Wolves officially delisted from endangered status in Oregon
PREDATORS -- Last year’s decision to remove the gray wolf from Oregon’s endangered species list was upheld in state law Tuesday with Gov. Kate Brown’s signature – likely blocking an environmentalist lawsuit from moving forward.
In November, the Oregon Fish and Wildlife Commission decided gray wolf numbers had climbed enough to justify delisting under its management plan, which is undergoing revision starting Friday, the Associated Press reports.
Environmentalists, arguing the commission’s scientific evidence was flawed, filed a lawsuit in December seeking to challenge the merits of that delisting decision through judicial review.
After the start of this year’s legislative session, House Republicans introduced a bill that would ratify the delisting into state law.

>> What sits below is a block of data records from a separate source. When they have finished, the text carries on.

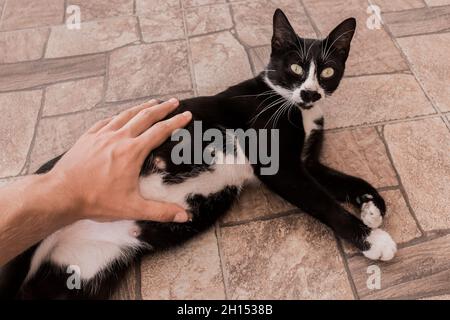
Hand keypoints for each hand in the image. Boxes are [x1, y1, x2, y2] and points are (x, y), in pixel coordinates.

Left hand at [44, 98, 191, 222]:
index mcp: (133, 152)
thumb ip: (161, 212)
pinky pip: (107, 121)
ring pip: (126, 115)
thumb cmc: (96, 200)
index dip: (176, 122)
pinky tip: (121, 115)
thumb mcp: (133, 208)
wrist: (61, 194)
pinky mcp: (88, 137)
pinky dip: (119, 116)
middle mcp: (119, 138)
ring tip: (152, 102)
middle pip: (145, 117)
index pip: (160, 131)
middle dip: (162, 108)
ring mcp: (102, 135)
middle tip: (174, 101)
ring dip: (141, 107)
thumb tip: (185, 216)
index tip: (187, 115)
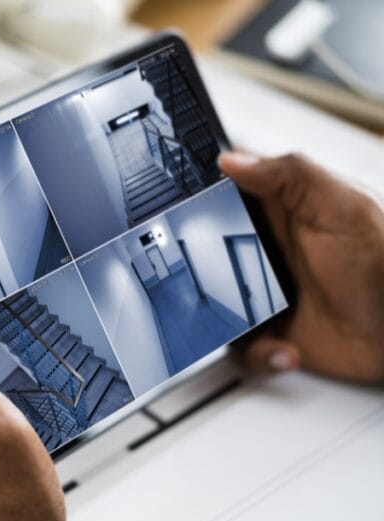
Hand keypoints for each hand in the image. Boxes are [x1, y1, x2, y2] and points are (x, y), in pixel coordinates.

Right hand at [219, 151, 383, 382]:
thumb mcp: (344, 208)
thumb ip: (291, 176)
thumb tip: (233, 159)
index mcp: (280, 213)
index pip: (224, 195)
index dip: (197, 200)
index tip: (181, 212)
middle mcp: (266, 252)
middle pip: (203, 255)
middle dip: (198, 274)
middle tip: (216, 283)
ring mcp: (264, 293)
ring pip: (213, 306)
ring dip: (229, 323)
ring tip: (259, 325)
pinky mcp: (270, 332)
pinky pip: (240, 347)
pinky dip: (258, 354)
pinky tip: (285, 349)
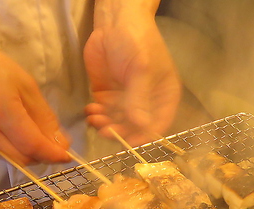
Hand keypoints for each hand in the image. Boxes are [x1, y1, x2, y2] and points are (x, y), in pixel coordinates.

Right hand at [0, 26, 69, 165]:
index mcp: (1, 110)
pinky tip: (13, 134)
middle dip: (42, 157)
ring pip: (10, 160)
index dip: (53, 155)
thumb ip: (44, 117)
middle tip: (53, 146)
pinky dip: (12, 150)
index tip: (67, 156)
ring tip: (34, 137)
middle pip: (22, 159)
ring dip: (28, 154)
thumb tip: (61, 143)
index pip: (32, 145)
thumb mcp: (25, 84)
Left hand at [84, 12, 180, 145]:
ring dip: (105, 124)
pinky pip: (103, 113)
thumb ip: (139, 98)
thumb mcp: (141, 69)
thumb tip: (141, 125)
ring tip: (95, 117)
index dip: (144, 135)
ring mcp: (125, 100)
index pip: (157, 123)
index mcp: (163, 96)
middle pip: (134, 127)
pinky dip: (96, 115)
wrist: (113, 21)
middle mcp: (145, 102)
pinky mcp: (107, 96)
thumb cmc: (136, 41)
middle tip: (105, 130)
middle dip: (119, 130)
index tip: (130, 142)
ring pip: (116, 122)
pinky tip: (90, 109)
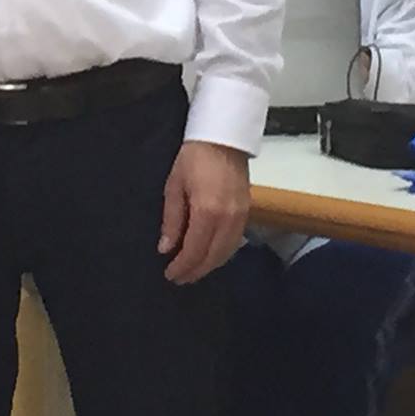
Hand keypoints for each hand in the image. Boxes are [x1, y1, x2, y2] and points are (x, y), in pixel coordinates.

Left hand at [159, 140, 250, 284]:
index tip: (170, 275)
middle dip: (195, 271)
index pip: (195, 251)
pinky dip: (222, 253)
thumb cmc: (193, 158)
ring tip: (193, 271)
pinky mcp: (248, 212)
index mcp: (207, 212)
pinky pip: (235, 241)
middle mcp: (228, 219)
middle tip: (180, 279)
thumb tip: (166, 249)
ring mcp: (241, 216)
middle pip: (213, 257)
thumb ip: (172, 220)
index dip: (182, 267)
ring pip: (227, 252)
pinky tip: (211, 255)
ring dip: (210, 265)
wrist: (223, 136)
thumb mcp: (174, 186)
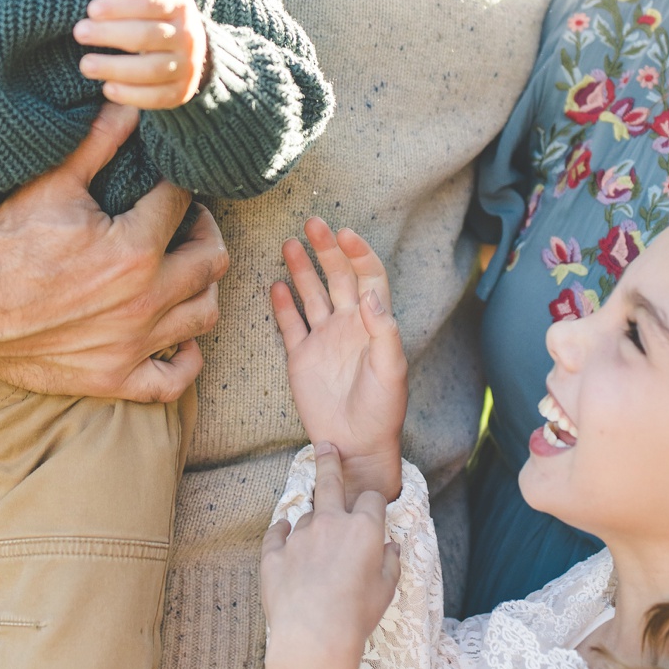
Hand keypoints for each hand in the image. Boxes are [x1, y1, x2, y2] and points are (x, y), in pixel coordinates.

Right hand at [0, 102, 228, 401]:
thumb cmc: (2, 241)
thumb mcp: (51, 184)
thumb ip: (99, 142)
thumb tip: (130, 104)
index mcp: (135, 248)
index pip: (183, 202)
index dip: (179, 185)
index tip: (167, 183)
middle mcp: (144, 301)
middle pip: (212, 260)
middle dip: (203, 232)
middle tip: (182, 223)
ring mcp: (132, 345)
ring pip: (205, 314)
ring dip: (200, 288)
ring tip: (179, 270)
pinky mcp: (114, 379)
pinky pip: (176, 378)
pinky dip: (184, 357)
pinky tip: (171, 333)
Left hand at [73, 0, 207, 109]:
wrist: (198, 55)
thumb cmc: (164, 19)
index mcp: (180, 7)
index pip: (151, 4)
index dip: (121, 7)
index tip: (91, 9)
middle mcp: (188, 37)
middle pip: (148, 36)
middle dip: (111, 34)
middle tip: (79, 33)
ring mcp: (186, 67)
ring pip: (151, 69)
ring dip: (115, 68)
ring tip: (85, 65)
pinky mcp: (180, 93)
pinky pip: (156, 97)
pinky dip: (131, 95)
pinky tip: (107, 88)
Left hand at [260, 445, 401, 661]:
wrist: (313, 635)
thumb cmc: (356, 615)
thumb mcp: (386, 589)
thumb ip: (390, 563)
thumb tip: (391, 548)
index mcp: (363, 528)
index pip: (372, 499)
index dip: (374, 502)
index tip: (372, 507)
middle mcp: (330, 523)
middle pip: (329, 481)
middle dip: (330, 461)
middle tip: (325, 447)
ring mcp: (299, 536)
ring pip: (305, 516)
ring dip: (312, 523)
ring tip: (315, 545)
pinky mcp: (273, 552)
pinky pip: (277, 533)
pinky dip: (282, 532)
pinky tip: (284, 534)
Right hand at [271, 219, 406, 499]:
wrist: (354, 445)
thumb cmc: (382, 411)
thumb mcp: (392, 371)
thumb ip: (382, 330)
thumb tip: (367, 293)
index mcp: (373, 324)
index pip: (368, 277)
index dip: (359, 253)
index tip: (345, 234)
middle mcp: (348, 325)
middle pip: (337, 277)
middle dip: (326, 250)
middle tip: (313, 224)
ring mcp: (323, 339)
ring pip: (311, 294)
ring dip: (302, 269)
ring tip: (290, 243)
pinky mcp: (301, 356)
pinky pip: (290, 324)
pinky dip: (283, 304)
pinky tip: (276, 285)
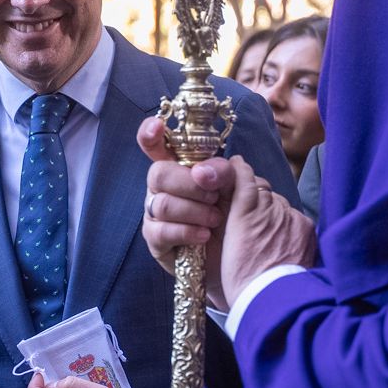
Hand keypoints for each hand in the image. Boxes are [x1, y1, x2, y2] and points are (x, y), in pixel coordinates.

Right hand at [137, 118, 235, 307]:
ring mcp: (156, 214)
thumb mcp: (238, 191)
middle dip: (189, 184)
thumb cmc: (234, 218)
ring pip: (161, 203)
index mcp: (180, 168)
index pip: (155, 145)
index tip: (157, 127)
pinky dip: (186, 231)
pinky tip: (204, 236)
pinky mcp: (156, 241)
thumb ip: (227, 173)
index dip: (150, 134)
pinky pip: (160, 231)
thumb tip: (205, 170)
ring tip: (216, 220)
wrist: (237, 260)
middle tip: (214, 196)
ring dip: (194, 211)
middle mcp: (163, 188)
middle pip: (158, 173)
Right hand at [222, 156, 315, 296]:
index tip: (237, 166)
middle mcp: (269, 207)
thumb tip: (236, 198)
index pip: (244, 176)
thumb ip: (233, 216)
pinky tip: (284, 245)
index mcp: (244, 210)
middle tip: (250, 218)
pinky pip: (296, 219)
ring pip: (280, 205)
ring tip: (268, 239)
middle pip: (263, 191)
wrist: (272, 300)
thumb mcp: (225, 246)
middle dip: (256, 198)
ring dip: (274, 215)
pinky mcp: (306, 228)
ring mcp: (290, 217)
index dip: (240, 172)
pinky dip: (290, 228)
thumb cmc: (242, 280)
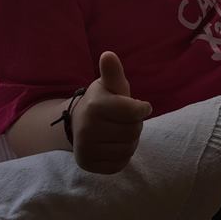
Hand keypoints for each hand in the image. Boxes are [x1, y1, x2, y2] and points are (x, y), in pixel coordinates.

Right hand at [72, 51, 152, 174]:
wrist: (78, 122)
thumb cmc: (104, 100)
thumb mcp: (110, 84)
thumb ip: (113, 72)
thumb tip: (108, 55)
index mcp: (95, 105)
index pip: (135, 112)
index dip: (142, 109)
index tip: (140, 107)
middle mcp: (87, 128)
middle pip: (134, 132)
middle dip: (135, 125)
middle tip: (123, 120)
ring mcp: (85, 148)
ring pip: (128, 149)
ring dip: (130, 141)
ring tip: (118, 131)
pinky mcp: (87, 164)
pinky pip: (120, 164)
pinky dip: (122, 156)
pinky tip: (112, 145)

House Republicans publicly denied in committee and floor meetings that the bill, HB 4040, was an attempt to thwart the lawsuit, as environmentalists were claiming. But when it advanced to the Senate, a committee determined that was, in fact, the intent.
That worried environmentalists and many Democrats, including U.S. Rep. Peter DeFazio, about the precedent the bill could set for the Legislature stepping into legal and scientific processes.

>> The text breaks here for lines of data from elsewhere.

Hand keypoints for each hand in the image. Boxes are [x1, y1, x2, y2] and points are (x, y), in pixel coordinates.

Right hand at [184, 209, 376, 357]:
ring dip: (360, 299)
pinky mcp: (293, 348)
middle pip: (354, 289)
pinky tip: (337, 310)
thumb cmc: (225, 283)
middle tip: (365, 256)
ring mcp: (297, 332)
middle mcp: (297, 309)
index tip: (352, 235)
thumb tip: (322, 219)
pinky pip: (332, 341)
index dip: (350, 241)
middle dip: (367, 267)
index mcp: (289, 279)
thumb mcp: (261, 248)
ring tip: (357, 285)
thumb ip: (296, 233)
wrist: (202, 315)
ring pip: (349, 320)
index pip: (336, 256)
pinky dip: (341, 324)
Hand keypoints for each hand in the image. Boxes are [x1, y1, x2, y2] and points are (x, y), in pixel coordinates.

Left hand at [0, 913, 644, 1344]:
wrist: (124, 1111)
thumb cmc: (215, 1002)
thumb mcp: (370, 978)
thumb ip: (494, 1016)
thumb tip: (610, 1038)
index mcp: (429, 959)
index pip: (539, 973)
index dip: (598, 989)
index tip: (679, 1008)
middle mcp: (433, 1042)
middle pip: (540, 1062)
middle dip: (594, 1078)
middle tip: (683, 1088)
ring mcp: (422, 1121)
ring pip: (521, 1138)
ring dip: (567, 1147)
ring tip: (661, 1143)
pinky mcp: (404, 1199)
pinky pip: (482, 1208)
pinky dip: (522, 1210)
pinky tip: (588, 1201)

The fate of the bill remained unclear until the final hours of the legislative session, when it became among a handful of bills that were used as political bargaining between Republicans and Democrats.
Neither the delisting decision nor the new law automatically removes safeguards for wolves, but rather helps state wildlife officials advance their wolf management plan and eventually consider killing, among other things.
“(HB 4040) allows us to go forward with wolf management on the ground and hopefully not get bogged down in litigation,” John O’Keeffe, president of the Oregon Cattlemen’s Association, said Tuesday in a statement. The association helped draft the bill.
Brown said wolves are an example of the deep urban-rural divide in Oregon that has long shaped policy decisions at the Legislature.
“Wolves tap into deep emotions and values, often rooted in how we as humans live on the land and exist with nature,” she said in a statement. “Minimizing divisions between well-meaning Oregonians and providing the social space for wolves demands compromise and collaboration. While HB 4040 does not resolve this challenge, I believe the bi-partisan legislative support that brought the bill to my desk realized the importance of it.”
Environmental groups that filed the lawsuit castigated lawmakers.
“House Bill 4040 not only rubber stamps bad science, it strips Oregon citizens of their right to a judicial review of a likely illegal decision to strip state protection from Oregon’s wolves,” Amaroq Weiss, West Coast wolf organizer for the Arizona-based Center for Biological Diversity, said in a statement Tuesday.
“Legislators and governors make bad scientists. And shielding bad decisions from judicial review is bad governance,” Weiss said.